■ MATERIAL PROVIDED

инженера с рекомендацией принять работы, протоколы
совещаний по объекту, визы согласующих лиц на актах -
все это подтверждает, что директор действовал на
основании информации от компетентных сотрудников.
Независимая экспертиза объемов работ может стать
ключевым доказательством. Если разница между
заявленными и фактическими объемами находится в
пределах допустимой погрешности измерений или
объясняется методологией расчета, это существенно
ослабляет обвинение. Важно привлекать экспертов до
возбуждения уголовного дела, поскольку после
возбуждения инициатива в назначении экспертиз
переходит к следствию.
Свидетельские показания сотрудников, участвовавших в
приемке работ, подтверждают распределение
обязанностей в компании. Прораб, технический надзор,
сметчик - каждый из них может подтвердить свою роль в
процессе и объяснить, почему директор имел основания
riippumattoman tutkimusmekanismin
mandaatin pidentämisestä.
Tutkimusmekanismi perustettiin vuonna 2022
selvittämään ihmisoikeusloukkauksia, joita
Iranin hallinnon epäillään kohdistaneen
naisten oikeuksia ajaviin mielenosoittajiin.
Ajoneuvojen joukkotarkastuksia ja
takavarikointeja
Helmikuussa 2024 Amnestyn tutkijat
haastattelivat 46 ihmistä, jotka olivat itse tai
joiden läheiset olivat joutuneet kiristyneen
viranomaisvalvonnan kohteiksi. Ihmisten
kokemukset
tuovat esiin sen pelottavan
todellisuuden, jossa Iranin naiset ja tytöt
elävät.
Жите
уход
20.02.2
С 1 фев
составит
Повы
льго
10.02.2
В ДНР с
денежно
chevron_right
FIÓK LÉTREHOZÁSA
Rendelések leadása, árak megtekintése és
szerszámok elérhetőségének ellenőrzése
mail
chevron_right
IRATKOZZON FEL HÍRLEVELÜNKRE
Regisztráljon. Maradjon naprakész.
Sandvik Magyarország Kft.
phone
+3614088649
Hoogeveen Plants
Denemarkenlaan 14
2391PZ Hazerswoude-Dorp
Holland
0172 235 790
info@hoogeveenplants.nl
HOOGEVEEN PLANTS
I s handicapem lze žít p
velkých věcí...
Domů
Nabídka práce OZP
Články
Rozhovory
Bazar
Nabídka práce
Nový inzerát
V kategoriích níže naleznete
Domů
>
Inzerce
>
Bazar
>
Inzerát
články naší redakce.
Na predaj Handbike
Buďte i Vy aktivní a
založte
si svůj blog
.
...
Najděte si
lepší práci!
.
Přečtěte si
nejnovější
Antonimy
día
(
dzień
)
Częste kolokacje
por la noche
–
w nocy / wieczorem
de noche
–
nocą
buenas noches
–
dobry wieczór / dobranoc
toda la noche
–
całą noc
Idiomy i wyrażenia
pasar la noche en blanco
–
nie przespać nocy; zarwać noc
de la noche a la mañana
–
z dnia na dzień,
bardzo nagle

■ TO DO
In the material above, which lines contain "директор"? Copy each of them.

■ EXPECTED OUTPUT
все это подтверждает, что директор действовал на
процессе и объяснить, почему директор имел основания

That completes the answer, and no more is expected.